Reading passage:

-----Original Message-----
From: Chris Faherty [mailto:rallymonkey@bellsouth.net]
Sent: Thursday, December 14, 2000 1:19 AM
To: Dan Eicher
Subject: TI Interview
Question:
How did you get started with the TI?
I had an Atari 2600 for a few years, and after hearing a friend of mine
describe a Scott Adams "text" adventure I thought that having a computer
would let me do things like that. At the time I had no understanding about
programming, and in fact I have to laugh when I remember how clueless I was.
We waited until the 99/4A went on sale with the $100 rebate and I got one
the first day. For starters it was fun, but I remember getting very bored,
and once I saw a ColecoVision-ooh I really wanted that-it was too expensive
at the time so I stuck with my 2600 and the 99/4A. It was actually several
years before I decided I wanted to try writing some programs on it.
Then there came a point at which I understood the parts of a computer and
how it worked, and that allowed me to finally start to write and debug my
own programs. Before then, I had always asked my dad to write a few lines
of code that, for example, made a character on the screen move around. I
couldn't even understand that code, mostly because I hadn't learned how
screen things are represented by coordinates-perhaps I should have paid more
attention in school.
How did you make the jump from Basic to Assembler?
I had always been a subscriber to the TI Users Group, and a gentleman by the
name of Bill Gronos wrote a column which became a tutorial on TI Assembler.
For an unmemorable reason I owned a Mini Memory module which allowed me to
type the code contained in Bill's articles. His code had appeal to me
because it would always show how quickly Assembler could draw characters on
the screen, or how the screen could be scrolled without seeing a slow wave.
Since I was a kid and I basically wanted to write games, using Assembler was
what I wanted to do. My system was pretty bare boned; a 99/4A, cassette,
and a Mini Memory module. After enduring some frustration with that line by
line Assembler (Mini Memory), I believe I purchased the Extended Basic
module and played around with sprites for a while; submitting a Frogger
clone and some other space game to the TI-UG in exchange for other user
software.
My first third-party software purchase was an Assembler which was written
*in* Basic. I can't remember the name of it, but it was trick! You would
write your assembly code line by line, and you could save several hundred
lines in modules which you would dump to cassette. So it was the
availability of that Assembler and Bill's column which led to my using
Assembler for everything from that point.

Directives:
1) According to the TI interview, what was the first third-party software purchase?
2) List every line of the records that contains the string "major".

Stored data entries:

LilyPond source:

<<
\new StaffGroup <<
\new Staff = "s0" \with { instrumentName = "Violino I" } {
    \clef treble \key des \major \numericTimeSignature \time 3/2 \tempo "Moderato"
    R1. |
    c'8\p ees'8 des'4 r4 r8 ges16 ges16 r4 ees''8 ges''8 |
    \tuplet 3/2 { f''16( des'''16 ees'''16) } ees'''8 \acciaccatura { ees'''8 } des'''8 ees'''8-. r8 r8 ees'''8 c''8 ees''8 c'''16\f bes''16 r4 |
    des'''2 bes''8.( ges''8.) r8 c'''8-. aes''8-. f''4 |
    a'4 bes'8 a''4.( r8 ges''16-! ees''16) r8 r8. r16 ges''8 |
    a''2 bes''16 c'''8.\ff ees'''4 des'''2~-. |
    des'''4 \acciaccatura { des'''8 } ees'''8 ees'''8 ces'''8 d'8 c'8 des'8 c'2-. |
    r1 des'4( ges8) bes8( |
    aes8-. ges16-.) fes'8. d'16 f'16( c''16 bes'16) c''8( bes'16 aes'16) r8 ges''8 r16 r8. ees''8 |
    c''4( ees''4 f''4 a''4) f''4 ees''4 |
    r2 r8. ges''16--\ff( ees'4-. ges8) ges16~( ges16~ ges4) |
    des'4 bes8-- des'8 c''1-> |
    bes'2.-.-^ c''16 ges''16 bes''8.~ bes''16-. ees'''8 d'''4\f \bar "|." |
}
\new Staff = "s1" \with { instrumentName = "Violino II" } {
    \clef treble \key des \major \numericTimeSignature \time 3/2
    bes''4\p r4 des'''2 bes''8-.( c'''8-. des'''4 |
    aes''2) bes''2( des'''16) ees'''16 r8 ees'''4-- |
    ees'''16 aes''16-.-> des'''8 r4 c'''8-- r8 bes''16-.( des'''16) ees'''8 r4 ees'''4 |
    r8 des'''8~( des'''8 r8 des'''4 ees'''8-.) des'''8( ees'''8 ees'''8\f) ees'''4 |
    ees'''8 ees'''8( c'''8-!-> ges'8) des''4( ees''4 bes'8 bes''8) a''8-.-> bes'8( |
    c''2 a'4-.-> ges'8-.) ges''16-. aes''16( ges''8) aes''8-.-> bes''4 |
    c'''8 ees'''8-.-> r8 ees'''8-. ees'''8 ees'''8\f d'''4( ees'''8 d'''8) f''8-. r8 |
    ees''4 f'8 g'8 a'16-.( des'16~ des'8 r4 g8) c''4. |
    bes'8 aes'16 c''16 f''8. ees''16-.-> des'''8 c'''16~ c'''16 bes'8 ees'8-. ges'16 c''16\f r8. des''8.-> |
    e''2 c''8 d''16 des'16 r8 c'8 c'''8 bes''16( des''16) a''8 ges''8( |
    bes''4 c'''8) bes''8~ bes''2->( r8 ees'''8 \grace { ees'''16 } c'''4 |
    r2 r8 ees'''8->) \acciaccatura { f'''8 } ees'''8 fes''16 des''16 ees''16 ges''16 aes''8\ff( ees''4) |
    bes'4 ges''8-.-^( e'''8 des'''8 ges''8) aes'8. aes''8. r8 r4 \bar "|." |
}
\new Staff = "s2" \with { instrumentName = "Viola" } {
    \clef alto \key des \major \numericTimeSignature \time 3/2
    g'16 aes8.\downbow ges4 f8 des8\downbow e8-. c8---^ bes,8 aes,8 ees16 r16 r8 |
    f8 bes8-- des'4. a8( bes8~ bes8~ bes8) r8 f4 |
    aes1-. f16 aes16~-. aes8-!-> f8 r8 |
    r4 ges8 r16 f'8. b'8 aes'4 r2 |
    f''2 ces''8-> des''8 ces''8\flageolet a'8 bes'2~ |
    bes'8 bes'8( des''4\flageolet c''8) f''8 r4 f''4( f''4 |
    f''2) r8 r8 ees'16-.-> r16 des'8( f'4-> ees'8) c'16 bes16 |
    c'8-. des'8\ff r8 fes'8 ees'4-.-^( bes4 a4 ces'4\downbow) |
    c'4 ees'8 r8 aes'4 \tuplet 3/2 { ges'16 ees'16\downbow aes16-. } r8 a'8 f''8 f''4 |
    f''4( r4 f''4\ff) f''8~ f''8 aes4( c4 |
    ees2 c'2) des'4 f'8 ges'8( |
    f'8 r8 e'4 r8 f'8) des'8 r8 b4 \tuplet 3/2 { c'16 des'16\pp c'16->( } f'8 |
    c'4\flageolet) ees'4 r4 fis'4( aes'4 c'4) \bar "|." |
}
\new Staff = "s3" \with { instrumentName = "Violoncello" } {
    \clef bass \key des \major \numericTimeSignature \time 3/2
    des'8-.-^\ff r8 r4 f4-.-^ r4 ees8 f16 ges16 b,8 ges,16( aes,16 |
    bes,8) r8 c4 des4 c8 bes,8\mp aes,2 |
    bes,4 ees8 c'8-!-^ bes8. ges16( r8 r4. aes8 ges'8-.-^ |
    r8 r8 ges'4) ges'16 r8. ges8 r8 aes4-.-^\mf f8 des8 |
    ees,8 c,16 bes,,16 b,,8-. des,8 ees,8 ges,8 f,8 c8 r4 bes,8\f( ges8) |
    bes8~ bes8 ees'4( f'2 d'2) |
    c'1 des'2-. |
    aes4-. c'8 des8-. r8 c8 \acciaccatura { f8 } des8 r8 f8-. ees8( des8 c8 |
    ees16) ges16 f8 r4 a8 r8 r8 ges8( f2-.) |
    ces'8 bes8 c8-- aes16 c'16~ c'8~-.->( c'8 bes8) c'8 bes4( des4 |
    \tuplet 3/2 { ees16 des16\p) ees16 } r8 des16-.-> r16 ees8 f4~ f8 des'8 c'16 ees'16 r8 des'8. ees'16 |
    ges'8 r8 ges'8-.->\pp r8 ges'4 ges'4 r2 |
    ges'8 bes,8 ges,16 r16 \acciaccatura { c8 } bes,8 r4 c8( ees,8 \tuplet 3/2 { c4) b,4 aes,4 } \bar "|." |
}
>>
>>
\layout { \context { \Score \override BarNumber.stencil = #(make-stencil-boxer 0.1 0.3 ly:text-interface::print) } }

Expected results:
1) An Assembler that was written in Basic.

2)
    \clef treble \key des \major \numericTimeSignature \time 3/2 \tempo "Moderato"
    \clef treble \key des \major \numericTimeSignature \time 3/2
    \clef alto \key des \major \numericTimeSignature \time 3/2
    \clef bass \key des \major \numericTimeSignature \time 3/2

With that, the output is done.